VSD Policy Changes Provide Compliance Incentives
The day before announcing the Seagate penalty, on April 18, 2023, BIS announced it wanted to incentivize the submission of VSDs, including by highlighting that companies that provide “full cooperation” can substantially reduce civil penalties. Full cooperation, in turn, could even lead to “full suspension” of penalties in “non-egregious cases” while reducing the base penalty amount in “egregious case[s].” BIS also made clear that if a party deliberately chose not to disclose significant possible violations, it risked that non-cooperation being applied as an aggravating factor to significantly increase possible penalties. BIS also highlighted that companies or people who learned of others’ violations could use a confidential reporting form to alert BIS to possible violations.
The January 16, 2024 announcement provides four new enhancements to the VSD policy that relate primarily to minor violations:
- First, BIS now encourages submission of VSDs to its email address—email@example.com—including for initial notifications, extension requests, and narrative accounts. Hard copy submissions are no longer recommended, and the submissions can also be signed electronically.
- Second, for minor or technical infractions, BIS recommends using abbreviated narratives for VSD submissions, which encompass an overwhelming majority of all VSD submissions. These narratives require a brief description of the nature of the violations but do not need to contain accompanying documentation unless specifically requested by the Office of Export Enforcement (“OEE”). The narratives also do not need to conduct full five-year lookbacks unless specifically requested by OEE. If OEE suspects aggravating factors exist but were not disclosed, the OEE director will request a full narrative account with all other required information.
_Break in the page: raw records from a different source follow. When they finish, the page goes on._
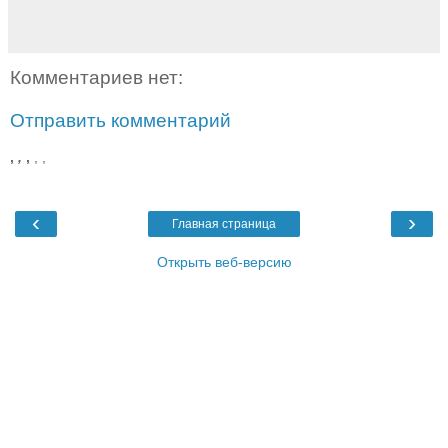
Комментариев нет:
Отправить комментарий
,
,
,
,
,
‹
›
Главная страница
Открыть веб-версию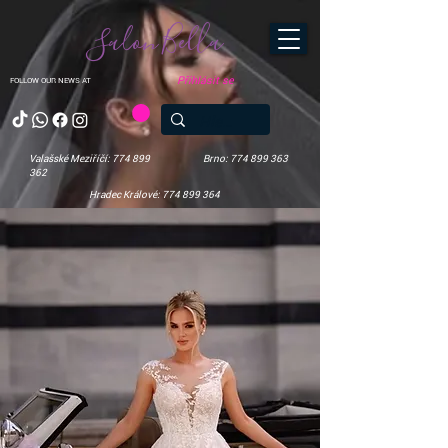
Salon Bella
Přihlásit se
FOLLOW OUR NEWS AT
Valašské Meziříčí: 774 899
Brno: 774 899 363
362
Hradec Králové: 774 899 364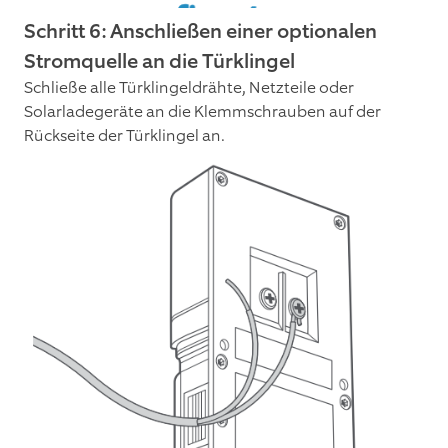
Schritt 6: Anschließen einer optionalen
Stromquelle an die Türklingel
Schließe alle Türklingeldrähte, Netzteile oder
Solarladegeräte an die Klemmschrauben auf der
Rückseite der Türklingel an.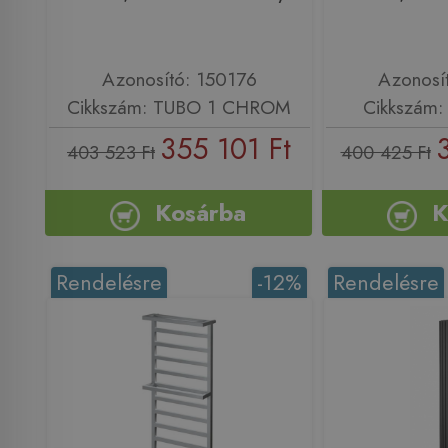
Azonosító: 150176
Azonosí
Cikkszám: TUBO 1 CHROM
Cikkszám
355 101 Ft
403 523 Ft
400 425 Ft
Kosárba
K
Rendelésre
-12%
Rendelésre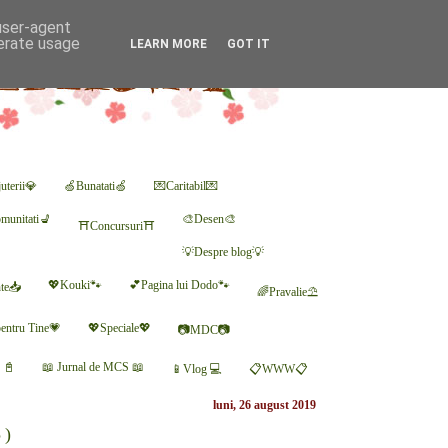
 user-agent
nerate usage
LEARN MORE
GOT IT
uterii💎
🍏Bunatati🍏
💌Caritabil💌
munitati💺
🎨Desen🎨
⛩Concursuri⛩
💡Despre blog💡
💖Kouki🐾
💕Pagina lui Dodo🐾
nte📥
🌈Pravalie⛱
entru Tine💗
💖Speciale💖
📷MDC📷
r 📓
📖 Jurnal de MCS 📖
📱Vlog 💻
📋WWW📋
luni, 26 august 2019
5)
- Third, parties may bundle multiple minor or technical violations, such as ones that occurred due to a good-faith misinterpretation of a rule or checking a wrong box on a form, into one submission.
- Fourth, because parties making VSDs are prohibited from engaging in activities such as buying, disposing of, transferring, or storing items, BIS encourages companies to (1) request special permission from BIS to engage in otherwise prohibited activities; and (2) email a courtesy copy of the requests to OEE via email to expedite the review. OEE’s presumptive recommendation will be for BIS to authorize such reexports.
Axelrod Drives Home the Enforcement Agenda
In his January 16, 2024 speech at NYU School of Law’s Program on Corporate Compliance and Enforcement, Matt Axelrod made clear that export enforcement is expected to be an increasingly important priority given the growing national security threat posed by sensitive technologies making their way from the United States to the hands of strategic adversaries overseas. Among other things, he noted that while BIS remains underfunded for its compliance and enforcement mission, it is leveraging partnerships with its federal law enforcement partners—at DOJ, the FBI, Homeland Security Investigations, and FinCEN, among others. Axelrod also expressed an expectation that we are on the cusp of seeing “more big-ticket corporate resolutions going forward,” and possibly approaching the types of fines we have become accustomed to seeing in FCPA cases.
Only time will tell whether this enforcement energy at BIS will deliver the impact driving the last two years of policy changes. In the interim, companies—particularly those involved in developing and exporting more critical emerging technologies—would be wise to heed BIS’s warnings and ensure its compliance programs are properly calibrated to the risk of violations.